• _Selected text_:
====

The Offering of Incense

The offering of incense in Orthodox Christian worship is likely the most misunderstood element of that worship.  Worship, in general, outside of the Orthodox Church in other Christian traditions is widely considered to be a matter of preference.  If not merely taste, worship ‘styles’ are seen to resonate differently with different people and this resonance is taken to be spiritual experience rather than nostalgic or aesthetic experience.  Many communities profess to offer the same worship in a variety of styles on a given day, implying that the connection between the details of worship and its content or experience is loose and variable.  In this way, ritual is reduced to language.  It is a vehicle for communicating certain content to an audience and that vehicle can, therefore, be translated in various ways for various audiences.  Liturgical worship, then, is conceived of as simply one more taste, one more language in which some audiences prefer to receive communications.  Even with this watered-down understanding of worship, however, the offering of incense stands at the center as the censer is the source of both the proverbial “smells” and the proverbial “bells.”

====

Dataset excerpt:
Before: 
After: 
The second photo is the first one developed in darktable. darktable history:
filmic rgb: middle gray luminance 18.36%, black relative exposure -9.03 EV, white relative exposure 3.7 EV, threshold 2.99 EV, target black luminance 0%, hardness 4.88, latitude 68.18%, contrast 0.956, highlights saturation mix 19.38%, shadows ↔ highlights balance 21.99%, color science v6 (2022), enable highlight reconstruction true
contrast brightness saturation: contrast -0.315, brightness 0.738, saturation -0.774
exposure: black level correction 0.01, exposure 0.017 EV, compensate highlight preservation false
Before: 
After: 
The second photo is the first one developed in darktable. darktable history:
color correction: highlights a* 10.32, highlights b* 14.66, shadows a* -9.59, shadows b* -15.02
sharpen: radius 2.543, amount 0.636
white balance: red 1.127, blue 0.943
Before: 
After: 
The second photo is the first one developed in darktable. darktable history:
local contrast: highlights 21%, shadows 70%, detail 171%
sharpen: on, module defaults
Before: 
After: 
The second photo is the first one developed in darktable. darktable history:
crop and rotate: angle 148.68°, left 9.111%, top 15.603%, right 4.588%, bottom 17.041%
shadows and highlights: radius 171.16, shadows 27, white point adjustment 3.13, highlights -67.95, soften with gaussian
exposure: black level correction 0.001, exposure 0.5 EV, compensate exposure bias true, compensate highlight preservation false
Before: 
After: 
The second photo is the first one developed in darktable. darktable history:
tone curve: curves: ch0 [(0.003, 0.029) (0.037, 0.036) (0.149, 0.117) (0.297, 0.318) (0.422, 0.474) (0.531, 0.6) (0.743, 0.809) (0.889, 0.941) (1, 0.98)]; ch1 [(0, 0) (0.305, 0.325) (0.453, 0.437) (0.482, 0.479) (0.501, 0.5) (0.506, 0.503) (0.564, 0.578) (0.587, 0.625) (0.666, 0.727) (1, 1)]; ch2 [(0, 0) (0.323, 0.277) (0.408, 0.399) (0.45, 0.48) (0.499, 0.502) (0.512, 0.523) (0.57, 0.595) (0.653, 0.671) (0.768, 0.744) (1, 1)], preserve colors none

====

Please repeat the whole text about the offering of incense from above, word for word.

The Offering of Incense

The offering of incense in Orthodox Christian worship is likely the most misunderstood element of that worship.  Worship, in general, outside of the Orthodox Church in other Christian traditions is widely considered to be a matter of preference.  If not merely taste, worship ‘styles’ are seen to resonate differently with different people and this resonance is taken to be spiritual experience rather than nostalgic or aesthetic experience.  Many communities profess to offer the same worship in a variety of styles on a given day, implying that the connection between the details of worship and its content or experience is loose and variable.  In this way, ritual is reduced to language.  It is a vehicle for communicating certain content to an audience and that vehicle can, therefore, be translated in various ways for various audiences.  Liturgical worship, then, is conceived of as simply one more taste, one more language in which some audiences prefer to receive communications.  Even with this watered-down understanding of worship, however, the offering of incense stands at the center as the censer is the source of both the proverbial “smells” and the proverbial “bells.”